Severe malaria causes over 400 000 deaths a year, mainly in African children. Malaria is a complex disease, with different symptoms appearing at different times in different patients. This makes it hard to assign risks and optimise treatments for individual patients. The current World Health Organisation (WHO) guidelines take a very “broad-strokes” approach, based on a small number of key features. Unfortunately, treatments based on these guidelines may experience limited success – malaria can vary substantially patient-to-patient, and what works for one may not work for others.
In this project, we asked whether we could use data science and machine learning to gain more detailed and predictive insight about malaria progression and prognosis. We work in a “precision healthcare” paradigm, using mathematical approaches to harness a large dataset on clinical malaria presentations. This dataset included incomplete observations of the clinical presentations of 2 904 children with severe malaria, as well as their survival outcome. 38 features were recorded, of many different types, ranging from simple “is the patient coughing?” to detailed measurements of haemoglobin and parasite levels in blood.
Severe malaria is a devastating disease caused by Plasmodium parasites (left). We used a large-scale dataset on malaria symptoms in individual patients (right, background) together with cutting-edge algorithms (including “HyperTraPS”, right, foreground) to identify high-risk symptom sets and malarial progression pathways.
We first asked which features were most strongly predictive of patient outcome. We used a statistic called mutual information to provide a “decision tree” for individual patient risks, rather than a simple yes/no output. For example, if a patient does not have the cerebral form of malaria, the next most important question is whether they experience respiratory distress. If so, the next important question is whether their posture is abnormal. Following these branches of the decision tree, the overall risk of mortality can be determined for an individual, specific patient.
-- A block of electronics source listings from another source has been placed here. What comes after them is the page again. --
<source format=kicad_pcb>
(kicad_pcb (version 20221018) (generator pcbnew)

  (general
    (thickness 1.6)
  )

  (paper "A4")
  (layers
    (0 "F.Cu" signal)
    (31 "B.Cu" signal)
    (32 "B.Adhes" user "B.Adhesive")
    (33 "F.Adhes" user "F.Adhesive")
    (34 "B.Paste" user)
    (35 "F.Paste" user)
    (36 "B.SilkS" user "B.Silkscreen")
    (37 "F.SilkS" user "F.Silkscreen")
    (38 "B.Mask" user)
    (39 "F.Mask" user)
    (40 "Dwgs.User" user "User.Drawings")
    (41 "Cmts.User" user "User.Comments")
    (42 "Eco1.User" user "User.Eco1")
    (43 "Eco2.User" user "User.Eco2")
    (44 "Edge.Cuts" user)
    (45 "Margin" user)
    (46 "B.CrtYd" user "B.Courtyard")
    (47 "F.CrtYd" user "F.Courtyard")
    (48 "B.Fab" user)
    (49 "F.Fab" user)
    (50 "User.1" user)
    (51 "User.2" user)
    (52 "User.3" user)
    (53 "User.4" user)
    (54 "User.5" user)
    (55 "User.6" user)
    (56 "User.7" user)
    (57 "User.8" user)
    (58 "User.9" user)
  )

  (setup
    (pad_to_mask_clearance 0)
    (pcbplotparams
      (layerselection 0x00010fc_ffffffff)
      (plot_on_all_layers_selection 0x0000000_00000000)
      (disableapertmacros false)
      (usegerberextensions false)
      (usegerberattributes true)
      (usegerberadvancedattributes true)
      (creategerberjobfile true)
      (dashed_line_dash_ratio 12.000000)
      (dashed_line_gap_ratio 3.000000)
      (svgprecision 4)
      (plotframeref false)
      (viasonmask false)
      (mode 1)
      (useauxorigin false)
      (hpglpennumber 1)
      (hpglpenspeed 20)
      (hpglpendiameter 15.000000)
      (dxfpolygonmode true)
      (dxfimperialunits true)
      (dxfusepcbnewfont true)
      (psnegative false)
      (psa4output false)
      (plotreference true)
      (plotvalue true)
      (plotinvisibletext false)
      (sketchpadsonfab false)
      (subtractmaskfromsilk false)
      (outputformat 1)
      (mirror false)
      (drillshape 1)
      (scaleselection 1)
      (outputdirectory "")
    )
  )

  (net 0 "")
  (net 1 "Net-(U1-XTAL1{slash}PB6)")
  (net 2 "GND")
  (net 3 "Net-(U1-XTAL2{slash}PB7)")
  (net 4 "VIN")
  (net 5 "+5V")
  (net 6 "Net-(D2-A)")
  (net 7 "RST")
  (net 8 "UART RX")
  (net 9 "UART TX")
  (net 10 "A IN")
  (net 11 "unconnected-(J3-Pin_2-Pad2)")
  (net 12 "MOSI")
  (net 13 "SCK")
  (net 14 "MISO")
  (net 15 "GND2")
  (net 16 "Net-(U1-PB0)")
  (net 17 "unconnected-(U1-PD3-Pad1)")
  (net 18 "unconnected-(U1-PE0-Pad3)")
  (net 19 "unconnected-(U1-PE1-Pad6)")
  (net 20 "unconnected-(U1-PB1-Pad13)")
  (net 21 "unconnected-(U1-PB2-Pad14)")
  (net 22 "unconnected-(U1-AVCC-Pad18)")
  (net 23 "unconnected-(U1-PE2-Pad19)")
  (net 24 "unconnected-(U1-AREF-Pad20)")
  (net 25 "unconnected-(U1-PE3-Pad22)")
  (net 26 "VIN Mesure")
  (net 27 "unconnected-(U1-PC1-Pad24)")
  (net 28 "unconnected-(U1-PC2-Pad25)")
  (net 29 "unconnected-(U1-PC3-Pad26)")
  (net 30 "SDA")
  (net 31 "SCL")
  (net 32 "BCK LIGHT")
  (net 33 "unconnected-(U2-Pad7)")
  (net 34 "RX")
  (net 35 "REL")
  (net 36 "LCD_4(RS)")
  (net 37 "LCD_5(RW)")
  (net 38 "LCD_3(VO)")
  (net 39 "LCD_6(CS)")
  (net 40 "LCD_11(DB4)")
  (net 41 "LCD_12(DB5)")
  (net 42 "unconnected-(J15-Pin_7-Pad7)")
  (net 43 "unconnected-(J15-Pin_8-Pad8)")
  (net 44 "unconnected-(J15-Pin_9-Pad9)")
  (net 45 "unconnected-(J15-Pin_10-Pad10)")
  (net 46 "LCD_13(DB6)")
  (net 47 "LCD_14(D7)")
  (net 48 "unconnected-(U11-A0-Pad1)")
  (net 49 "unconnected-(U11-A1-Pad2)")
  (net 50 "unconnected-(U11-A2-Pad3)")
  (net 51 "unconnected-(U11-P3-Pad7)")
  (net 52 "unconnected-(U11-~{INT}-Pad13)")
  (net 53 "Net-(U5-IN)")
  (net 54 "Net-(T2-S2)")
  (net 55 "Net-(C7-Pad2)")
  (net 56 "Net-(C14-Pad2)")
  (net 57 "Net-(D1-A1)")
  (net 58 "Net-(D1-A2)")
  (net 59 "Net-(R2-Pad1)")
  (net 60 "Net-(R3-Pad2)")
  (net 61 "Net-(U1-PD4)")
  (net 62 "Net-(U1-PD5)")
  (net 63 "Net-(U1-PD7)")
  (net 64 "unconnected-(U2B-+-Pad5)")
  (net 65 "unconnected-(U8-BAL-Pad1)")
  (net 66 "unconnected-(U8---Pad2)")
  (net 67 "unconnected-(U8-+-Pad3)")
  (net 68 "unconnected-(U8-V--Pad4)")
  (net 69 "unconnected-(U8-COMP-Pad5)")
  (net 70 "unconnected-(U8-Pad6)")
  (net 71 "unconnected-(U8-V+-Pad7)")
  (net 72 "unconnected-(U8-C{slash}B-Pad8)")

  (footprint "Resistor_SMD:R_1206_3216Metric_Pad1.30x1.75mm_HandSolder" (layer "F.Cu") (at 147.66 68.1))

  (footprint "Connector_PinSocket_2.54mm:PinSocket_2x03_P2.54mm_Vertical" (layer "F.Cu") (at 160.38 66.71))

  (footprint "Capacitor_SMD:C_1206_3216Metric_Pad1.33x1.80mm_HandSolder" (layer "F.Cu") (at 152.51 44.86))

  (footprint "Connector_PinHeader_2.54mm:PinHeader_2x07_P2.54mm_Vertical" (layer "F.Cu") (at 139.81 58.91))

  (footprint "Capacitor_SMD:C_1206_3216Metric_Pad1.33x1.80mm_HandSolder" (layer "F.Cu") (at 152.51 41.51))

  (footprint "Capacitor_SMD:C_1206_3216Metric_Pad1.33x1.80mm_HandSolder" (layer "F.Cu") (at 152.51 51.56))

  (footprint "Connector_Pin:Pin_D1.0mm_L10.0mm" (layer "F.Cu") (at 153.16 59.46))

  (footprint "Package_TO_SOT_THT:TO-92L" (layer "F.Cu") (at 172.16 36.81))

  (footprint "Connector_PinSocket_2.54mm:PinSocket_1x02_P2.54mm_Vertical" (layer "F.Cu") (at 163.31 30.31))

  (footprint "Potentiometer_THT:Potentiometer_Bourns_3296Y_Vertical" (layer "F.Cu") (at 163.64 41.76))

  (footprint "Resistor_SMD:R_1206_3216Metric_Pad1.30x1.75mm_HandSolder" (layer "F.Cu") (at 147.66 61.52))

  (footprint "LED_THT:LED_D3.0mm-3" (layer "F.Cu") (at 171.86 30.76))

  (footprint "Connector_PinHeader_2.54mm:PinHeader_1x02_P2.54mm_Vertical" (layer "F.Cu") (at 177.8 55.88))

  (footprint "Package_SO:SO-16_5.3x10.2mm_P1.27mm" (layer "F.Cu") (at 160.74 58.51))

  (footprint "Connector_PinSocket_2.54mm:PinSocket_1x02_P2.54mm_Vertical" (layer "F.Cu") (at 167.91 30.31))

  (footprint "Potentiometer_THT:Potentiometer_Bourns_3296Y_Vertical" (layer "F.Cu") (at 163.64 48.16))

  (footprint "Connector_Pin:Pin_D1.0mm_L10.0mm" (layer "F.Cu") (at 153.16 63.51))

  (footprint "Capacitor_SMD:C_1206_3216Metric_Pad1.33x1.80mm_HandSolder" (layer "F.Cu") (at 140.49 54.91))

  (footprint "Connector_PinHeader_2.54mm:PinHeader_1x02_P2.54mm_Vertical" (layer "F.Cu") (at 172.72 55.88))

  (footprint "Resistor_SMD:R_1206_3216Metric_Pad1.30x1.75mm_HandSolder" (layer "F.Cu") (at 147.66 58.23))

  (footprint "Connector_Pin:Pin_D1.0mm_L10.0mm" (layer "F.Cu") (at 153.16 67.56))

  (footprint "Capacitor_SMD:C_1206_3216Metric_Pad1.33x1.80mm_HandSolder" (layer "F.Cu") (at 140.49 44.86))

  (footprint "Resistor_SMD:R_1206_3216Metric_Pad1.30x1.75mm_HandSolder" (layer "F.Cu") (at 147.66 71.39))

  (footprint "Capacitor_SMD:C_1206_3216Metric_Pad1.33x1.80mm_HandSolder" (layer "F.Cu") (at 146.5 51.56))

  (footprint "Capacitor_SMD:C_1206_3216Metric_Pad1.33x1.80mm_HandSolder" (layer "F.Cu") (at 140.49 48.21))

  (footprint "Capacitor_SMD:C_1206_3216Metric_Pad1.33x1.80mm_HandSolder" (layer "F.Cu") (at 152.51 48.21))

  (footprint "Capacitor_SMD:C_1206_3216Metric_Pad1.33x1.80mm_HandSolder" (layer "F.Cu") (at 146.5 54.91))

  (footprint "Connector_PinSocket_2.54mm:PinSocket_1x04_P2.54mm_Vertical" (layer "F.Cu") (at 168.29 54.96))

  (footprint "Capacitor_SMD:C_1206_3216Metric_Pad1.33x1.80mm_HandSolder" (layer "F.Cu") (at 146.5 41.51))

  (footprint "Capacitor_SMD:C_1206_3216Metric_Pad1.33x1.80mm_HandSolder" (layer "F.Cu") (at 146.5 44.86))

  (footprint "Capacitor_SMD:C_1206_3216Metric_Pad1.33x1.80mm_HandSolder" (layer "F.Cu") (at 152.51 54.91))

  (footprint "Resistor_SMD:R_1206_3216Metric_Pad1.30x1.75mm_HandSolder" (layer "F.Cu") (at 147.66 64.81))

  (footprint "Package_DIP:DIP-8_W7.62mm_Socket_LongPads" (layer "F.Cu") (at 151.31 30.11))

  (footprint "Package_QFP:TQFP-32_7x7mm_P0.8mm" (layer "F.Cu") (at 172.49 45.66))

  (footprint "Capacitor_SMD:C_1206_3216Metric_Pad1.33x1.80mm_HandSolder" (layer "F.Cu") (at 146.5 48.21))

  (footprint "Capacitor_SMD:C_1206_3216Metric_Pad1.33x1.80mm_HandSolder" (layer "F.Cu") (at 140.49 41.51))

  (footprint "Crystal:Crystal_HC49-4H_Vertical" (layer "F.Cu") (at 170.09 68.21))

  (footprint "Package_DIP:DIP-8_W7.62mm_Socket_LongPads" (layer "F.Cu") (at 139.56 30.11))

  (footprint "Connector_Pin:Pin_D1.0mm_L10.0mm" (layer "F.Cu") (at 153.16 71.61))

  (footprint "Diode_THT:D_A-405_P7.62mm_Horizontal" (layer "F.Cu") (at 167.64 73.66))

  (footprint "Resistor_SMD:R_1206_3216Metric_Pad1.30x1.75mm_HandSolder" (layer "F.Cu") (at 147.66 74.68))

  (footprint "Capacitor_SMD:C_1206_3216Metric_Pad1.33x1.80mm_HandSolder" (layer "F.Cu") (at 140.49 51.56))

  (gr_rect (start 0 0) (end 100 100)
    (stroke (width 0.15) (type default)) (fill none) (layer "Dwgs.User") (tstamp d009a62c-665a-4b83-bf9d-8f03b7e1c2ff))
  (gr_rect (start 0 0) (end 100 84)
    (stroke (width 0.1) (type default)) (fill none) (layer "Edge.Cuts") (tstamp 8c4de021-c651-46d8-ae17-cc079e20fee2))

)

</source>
We next asked how malaria progresses in individual patients. We used an algorithm called HyperTraPS (hypercubic transition path sampling) to produce the first “roadmap” of malaria progression, providing the probability with which each symptom is acquired at each possible stage of disease. HyperTraPS can learn these dynamic disease pathways using just a collection of single-time “snapshots” of patient symptoms. We compared these detailed pathway predictions with a new survey of malarial experts and found a good agreement with their responses. We then identified those features that best distinguished pathways that lead to patient survival from those that lead to patient death. We used these features to produce a new and detailed classifier of mortality risk for individual patients. This successfully assigned independent patients to low and high risk groups, notably with a low false negative rate (few high-risk patients were classified as low-risk).
We hope that this joint analysis, using a decision-tree approach and a risk classifier based on disease progression, is valuable in refining the current broad-strokes picture of severe malaria risk. We also believe that this mathematical framework to harness large, but incomplete and mixed, datasets will find use in the study of other progressive diseases.